• Exercise brief
Find each line of the entries with the string "weight", please, and copy it.

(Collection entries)
☆ ☆ ☆ ☆ ☆

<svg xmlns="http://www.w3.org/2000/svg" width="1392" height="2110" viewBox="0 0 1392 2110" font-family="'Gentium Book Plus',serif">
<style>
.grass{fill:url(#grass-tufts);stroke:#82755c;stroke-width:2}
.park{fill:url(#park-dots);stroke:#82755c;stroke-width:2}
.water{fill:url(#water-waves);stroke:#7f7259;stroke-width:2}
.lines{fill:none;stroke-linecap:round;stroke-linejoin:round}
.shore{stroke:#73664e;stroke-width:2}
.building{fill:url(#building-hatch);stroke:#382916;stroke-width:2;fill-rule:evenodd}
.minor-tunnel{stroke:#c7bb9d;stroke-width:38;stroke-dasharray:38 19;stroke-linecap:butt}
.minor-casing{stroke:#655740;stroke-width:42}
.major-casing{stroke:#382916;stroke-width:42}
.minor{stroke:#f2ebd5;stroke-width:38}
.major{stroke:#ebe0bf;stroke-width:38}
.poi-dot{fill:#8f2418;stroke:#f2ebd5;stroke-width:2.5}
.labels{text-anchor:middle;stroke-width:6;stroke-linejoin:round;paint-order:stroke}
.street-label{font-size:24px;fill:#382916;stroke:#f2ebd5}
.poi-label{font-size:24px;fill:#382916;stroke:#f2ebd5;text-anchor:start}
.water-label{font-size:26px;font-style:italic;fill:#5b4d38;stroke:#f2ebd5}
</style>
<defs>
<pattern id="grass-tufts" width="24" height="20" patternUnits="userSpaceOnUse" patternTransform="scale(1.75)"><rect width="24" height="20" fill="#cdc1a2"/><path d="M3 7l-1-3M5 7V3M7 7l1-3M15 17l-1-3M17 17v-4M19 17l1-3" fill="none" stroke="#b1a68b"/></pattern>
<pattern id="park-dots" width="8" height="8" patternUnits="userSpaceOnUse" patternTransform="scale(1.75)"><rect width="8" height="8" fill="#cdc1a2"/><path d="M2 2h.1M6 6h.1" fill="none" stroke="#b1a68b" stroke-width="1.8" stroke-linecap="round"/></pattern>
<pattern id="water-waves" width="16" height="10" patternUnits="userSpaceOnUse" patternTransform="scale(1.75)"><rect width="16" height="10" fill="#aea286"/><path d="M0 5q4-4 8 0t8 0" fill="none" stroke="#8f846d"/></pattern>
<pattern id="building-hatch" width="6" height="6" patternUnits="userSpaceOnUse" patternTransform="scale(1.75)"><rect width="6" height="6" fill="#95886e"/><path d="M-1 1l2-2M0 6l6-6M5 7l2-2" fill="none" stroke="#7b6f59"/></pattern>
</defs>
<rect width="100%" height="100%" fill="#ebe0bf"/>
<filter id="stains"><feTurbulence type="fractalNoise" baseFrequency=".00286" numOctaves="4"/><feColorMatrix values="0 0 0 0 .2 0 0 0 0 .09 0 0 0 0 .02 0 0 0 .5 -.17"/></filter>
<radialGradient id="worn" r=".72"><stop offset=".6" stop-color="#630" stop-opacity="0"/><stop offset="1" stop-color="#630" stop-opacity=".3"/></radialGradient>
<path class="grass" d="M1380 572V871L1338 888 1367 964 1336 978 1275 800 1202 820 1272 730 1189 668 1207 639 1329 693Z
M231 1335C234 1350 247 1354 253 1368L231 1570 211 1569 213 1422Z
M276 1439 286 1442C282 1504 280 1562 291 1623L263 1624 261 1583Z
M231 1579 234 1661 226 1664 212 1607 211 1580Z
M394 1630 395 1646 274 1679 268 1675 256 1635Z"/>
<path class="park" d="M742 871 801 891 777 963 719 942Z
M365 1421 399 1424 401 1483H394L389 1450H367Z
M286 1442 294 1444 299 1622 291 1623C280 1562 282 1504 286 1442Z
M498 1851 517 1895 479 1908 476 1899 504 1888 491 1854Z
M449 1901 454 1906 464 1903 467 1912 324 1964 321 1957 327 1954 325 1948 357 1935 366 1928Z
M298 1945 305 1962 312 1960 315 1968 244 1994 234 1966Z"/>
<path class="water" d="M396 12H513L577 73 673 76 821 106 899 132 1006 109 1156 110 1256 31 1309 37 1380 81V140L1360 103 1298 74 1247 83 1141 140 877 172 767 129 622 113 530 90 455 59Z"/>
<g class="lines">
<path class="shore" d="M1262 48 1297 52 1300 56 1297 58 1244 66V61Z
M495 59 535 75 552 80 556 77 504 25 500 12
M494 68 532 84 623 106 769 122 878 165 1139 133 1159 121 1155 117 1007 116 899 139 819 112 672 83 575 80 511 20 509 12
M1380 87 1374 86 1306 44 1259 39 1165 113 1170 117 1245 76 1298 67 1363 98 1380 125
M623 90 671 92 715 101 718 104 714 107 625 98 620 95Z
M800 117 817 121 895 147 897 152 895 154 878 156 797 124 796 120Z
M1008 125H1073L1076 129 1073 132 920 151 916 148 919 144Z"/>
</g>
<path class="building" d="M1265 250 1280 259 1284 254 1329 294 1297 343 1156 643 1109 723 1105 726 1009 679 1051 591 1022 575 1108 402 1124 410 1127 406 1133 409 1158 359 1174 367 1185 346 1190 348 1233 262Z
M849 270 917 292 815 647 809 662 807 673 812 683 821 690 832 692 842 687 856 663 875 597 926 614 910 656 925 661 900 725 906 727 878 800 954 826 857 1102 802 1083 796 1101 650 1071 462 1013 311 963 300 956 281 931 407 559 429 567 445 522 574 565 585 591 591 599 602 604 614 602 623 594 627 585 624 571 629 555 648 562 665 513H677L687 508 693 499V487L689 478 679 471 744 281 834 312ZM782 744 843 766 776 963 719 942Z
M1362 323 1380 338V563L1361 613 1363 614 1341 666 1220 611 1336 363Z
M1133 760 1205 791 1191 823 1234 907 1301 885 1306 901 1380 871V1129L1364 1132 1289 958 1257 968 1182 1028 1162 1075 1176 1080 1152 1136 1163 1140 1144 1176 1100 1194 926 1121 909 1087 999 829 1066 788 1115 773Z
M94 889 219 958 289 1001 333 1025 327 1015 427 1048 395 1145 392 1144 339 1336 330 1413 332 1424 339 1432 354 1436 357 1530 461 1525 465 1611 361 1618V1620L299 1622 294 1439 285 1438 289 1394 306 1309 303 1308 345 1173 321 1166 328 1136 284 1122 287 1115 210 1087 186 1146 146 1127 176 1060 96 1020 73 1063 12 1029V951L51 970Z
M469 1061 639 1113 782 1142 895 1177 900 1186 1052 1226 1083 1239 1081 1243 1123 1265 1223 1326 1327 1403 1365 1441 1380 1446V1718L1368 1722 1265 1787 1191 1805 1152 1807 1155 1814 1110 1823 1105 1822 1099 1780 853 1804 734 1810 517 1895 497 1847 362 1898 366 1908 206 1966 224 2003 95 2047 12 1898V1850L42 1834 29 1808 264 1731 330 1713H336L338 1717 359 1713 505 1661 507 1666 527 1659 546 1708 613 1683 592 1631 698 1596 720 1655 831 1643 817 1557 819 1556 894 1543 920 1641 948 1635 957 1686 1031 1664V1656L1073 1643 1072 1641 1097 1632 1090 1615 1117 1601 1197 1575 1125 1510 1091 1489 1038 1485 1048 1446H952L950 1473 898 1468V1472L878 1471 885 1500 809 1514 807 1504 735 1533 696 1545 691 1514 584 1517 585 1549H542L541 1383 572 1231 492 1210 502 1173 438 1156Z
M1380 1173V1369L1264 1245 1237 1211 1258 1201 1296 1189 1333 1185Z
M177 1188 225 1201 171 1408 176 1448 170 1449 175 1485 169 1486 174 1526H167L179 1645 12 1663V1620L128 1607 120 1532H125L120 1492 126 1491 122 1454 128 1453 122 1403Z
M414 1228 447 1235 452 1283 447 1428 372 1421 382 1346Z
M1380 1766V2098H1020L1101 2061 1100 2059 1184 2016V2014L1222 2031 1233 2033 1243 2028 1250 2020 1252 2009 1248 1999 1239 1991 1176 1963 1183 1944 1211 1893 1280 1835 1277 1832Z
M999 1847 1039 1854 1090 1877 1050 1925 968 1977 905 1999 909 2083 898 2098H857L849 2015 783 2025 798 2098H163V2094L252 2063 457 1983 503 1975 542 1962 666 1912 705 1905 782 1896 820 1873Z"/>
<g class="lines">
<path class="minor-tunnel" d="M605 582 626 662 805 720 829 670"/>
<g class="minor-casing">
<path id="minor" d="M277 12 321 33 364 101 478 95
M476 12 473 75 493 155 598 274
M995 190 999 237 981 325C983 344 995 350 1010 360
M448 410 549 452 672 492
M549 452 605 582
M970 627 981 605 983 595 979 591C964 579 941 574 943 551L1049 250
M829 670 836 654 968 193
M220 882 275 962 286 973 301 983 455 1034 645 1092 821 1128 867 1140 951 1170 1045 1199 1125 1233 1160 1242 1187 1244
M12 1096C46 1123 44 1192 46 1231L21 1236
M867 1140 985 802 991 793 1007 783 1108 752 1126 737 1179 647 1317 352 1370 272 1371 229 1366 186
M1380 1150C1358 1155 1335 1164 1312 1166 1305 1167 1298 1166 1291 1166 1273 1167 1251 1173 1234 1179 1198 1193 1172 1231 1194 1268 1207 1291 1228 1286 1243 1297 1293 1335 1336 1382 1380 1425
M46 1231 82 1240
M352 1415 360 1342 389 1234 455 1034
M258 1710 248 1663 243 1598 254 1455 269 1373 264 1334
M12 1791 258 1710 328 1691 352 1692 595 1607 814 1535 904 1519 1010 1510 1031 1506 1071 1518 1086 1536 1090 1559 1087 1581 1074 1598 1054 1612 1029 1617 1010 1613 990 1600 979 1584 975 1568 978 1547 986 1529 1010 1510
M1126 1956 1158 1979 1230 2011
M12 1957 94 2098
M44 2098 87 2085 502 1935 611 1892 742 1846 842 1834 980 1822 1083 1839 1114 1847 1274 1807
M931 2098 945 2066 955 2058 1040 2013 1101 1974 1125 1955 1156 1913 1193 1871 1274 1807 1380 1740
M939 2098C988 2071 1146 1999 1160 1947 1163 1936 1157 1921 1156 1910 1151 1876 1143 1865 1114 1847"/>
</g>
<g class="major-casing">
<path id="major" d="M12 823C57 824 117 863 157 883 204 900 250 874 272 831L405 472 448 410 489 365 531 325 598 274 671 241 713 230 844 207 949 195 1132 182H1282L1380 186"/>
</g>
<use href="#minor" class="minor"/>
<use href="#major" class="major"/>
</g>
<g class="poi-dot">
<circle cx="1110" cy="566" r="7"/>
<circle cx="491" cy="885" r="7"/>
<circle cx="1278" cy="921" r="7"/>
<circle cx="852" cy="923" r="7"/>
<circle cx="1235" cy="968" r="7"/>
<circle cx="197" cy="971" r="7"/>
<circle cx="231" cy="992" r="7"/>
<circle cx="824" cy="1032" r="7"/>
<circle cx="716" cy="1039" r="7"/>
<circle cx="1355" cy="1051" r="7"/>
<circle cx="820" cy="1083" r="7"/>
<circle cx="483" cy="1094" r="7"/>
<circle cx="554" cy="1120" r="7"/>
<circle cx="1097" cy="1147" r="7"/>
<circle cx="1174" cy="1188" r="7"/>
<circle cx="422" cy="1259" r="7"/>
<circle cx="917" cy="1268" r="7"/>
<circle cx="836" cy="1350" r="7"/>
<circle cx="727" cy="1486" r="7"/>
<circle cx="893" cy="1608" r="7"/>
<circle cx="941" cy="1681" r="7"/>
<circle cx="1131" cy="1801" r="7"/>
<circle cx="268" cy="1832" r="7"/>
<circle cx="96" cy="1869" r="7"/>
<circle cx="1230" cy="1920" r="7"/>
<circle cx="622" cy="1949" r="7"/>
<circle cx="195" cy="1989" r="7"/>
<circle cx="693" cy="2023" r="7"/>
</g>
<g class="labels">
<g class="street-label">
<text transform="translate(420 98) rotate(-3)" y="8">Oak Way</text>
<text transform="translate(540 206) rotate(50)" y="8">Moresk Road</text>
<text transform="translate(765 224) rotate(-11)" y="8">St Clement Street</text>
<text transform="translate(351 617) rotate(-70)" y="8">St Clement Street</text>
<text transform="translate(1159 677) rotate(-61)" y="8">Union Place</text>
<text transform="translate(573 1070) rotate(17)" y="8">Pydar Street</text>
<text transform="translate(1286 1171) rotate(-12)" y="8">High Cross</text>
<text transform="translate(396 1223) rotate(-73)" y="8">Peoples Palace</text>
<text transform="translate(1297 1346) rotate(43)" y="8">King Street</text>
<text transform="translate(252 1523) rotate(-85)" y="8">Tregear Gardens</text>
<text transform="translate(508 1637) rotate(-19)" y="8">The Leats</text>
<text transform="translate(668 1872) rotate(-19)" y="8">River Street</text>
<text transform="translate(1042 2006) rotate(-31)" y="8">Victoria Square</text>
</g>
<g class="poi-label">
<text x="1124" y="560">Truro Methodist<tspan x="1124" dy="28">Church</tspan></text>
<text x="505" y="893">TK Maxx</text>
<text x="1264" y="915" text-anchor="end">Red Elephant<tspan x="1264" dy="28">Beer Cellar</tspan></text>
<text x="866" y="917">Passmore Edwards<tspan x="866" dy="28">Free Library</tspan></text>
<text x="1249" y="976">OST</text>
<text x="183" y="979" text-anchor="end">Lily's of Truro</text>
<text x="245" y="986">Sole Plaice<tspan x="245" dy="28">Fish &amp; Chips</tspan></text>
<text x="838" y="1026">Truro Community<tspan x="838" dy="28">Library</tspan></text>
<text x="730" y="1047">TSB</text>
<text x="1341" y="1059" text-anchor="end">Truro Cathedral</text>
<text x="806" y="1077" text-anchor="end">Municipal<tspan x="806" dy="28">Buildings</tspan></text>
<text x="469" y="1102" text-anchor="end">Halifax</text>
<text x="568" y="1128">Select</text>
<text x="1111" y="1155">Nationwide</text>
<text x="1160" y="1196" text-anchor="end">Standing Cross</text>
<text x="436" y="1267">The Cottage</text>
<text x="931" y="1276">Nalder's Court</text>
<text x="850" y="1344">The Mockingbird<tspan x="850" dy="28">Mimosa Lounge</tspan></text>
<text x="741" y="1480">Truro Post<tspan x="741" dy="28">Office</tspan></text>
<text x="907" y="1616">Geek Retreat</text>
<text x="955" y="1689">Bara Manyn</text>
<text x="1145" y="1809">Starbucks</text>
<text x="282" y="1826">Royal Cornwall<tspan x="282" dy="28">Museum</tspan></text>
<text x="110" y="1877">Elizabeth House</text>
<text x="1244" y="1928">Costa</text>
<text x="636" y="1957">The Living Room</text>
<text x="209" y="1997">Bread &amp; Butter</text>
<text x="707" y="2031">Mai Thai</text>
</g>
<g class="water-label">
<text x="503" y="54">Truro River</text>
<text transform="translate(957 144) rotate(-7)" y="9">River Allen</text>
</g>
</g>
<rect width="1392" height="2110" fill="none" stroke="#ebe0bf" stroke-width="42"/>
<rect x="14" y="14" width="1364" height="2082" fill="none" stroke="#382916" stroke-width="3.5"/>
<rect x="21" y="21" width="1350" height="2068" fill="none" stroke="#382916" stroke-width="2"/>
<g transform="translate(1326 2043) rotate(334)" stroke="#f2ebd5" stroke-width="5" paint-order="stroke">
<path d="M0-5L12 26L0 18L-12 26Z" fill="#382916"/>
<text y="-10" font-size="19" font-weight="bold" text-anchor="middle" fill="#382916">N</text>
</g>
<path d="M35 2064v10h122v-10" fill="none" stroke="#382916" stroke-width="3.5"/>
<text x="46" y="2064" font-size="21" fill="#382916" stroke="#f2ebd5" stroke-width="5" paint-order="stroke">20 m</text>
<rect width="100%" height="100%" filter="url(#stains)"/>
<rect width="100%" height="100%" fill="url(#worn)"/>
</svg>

☆ ☆ ☆ ☆ ☆

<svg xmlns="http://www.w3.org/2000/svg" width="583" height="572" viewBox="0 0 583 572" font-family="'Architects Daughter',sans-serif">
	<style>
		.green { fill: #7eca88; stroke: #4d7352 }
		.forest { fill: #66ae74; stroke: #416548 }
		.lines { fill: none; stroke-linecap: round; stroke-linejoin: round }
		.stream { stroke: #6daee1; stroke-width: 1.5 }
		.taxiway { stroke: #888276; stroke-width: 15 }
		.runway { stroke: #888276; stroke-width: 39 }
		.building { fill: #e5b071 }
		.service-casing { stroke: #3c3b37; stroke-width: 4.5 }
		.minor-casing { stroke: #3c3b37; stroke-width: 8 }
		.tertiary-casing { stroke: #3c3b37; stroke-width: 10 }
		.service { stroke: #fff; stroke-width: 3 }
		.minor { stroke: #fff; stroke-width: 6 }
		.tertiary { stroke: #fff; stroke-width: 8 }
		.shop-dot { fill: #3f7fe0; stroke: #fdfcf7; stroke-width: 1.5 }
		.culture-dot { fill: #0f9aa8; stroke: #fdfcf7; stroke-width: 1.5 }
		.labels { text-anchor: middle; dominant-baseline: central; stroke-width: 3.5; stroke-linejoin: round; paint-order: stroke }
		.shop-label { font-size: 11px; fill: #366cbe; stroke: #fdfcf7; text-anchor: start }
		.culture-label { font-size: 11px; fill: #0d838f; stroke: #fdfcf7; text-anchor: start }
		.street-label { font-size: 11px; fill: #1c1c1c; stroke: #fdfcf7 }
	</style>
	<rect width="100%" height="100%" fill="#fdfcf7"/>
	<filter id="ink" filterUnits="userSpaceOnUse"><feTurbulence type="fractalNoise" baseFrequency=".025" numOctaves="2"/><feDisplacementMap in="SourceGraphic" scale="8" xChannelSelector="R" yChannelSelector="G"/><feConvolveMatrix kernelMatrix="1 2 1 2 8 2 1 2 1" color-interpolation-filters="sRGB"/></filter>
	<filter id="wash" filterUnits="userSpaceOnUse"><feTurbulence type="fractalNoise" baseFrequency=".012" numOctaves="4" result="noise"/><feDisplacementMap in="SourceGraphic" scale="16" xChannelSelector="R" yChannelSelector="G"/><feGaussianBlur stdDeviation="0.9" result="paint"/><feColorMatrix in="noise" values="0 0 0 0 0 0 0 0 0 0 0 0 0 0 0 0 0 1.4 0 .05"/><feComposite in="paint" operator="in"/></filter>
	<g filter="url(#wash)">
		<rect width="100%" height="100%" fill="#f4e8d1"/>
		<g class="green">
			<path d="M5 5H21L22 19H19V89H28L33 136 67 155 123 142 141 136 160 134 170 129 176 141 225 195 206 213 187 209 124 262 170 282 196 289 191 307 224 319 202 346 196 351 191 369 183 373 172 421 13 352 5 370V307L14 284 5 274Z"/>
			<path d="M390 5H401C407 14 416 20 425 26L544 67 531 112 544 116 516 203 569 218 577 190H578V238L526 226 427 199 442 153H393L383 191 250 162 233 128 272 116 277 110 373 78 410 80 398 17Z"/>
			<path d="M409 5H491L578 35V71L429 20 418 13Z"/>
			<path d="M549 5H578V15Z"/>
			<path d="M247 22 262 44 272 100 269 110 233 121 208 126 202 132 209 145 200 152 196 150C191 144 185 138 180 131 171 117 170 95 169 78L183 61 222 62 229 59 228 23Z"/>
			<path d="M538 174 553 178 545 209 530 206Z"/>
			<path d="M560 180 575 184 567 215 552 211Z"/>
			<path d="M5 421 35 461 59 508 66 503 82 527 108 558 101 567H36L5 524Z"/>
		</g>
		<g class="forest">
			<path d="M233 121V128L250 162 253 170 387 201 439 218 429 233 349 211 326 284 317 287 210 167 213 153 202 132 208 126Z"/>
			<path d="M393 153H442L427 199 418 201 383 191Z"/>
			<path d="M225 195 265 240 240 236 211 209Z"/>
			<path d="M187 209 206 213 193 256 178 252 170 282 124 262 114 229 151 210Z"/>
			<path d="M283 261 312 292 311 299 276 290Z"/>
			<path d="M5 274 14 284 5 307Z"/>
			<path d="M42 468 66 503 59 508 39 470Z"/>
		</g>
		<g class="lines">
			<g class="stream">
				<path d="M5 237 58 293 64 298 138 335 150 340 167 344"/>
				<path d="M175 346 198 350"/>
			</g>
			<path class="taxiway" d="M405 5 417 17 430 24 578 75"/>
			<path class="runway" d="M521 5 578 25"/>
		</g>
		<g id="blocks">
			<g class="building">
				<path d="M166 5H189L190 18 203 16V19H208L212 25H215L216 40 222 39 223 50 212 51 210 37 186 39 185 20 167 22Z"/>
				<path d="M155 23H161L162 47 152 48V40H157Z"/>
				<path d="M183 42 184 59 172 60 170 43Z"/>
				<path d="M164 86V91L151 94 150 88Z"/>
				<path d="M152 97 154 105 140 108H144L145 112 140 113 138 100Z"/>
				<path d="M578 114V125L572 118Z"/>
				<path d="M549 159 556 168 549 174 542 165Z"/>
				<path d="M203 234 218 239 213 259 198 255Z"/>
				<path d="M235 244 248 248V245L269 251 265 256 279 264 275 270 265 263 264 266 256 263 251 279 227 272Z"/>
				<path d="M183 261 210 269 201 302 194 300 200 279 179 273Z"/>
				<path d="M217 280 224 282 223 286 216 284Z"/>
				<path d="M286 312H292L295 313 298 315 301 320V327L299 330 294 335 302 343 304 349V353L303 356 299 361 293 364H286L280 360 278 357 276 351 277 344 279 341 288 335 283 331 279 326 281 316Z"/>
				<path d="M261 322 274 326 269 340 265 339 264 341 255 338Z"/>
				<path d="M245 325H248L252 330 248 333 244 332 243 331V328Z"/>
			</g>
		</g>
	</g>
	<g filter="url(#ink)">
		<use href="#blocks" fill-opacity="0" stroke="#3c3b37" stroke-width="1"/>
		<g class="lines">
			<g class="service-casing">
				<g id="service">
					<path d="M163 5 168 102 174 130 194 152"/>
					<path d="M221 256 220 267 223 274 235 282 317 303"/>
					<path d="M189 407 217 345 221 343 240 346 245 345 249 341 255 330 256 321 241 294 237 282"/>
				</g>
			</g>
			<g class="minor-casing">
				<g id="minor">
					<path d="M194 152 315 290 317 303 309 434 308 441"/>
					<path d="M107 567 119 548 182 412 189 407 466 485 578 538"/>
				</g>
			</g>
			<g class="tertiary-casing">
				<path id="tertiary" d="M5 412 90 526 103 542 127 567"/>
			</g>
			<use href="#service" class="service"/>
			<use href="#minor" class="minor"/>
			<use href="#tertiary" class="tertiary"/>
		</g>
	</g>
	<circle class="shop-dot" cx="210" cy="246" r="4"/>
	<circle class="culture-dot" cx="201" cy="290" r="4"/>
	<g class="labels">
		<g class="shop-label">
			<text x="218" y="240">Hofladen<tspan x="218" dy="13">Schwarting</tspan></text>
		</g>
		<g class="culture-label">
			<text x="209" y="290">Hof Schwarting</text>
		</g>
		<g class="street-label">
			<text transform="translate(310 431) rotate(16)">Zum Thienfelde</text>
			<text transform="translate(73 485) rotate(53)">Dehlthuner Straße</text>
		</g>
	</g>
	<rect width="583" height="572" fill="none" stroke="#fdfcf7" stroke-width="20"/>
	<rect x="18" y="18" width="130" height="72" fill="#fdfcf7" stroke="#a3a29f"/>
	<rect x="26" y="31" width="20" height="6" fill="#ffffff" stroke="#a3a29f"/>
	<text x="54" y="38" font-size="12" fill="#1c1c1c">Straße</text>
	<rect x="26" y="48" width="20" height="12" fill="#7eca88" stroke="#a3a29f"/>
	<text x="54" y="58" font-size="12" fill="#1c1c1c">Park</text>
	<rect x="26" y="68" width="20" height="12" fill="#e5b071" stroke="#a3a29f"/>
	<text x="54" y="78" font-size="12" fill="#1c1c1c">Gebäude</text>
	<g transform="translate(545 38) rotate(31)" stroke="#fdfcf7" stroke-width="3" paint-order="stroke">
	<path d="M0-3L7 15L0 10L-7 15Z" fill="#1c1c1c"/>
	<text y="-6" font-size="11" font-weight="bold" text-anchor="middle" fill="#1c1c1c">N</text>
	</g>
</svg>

☆ ☆ ☆ ☆ ☆

• Result of this exercise
<text y="-10" font-size="19" font-weight="bold" text-anchor="middle" fill="#382916">N</text>
	<text y="-6" font-size="11" font-weight="bold" text-anchor="middle" fill="#1c1c1c">N</text>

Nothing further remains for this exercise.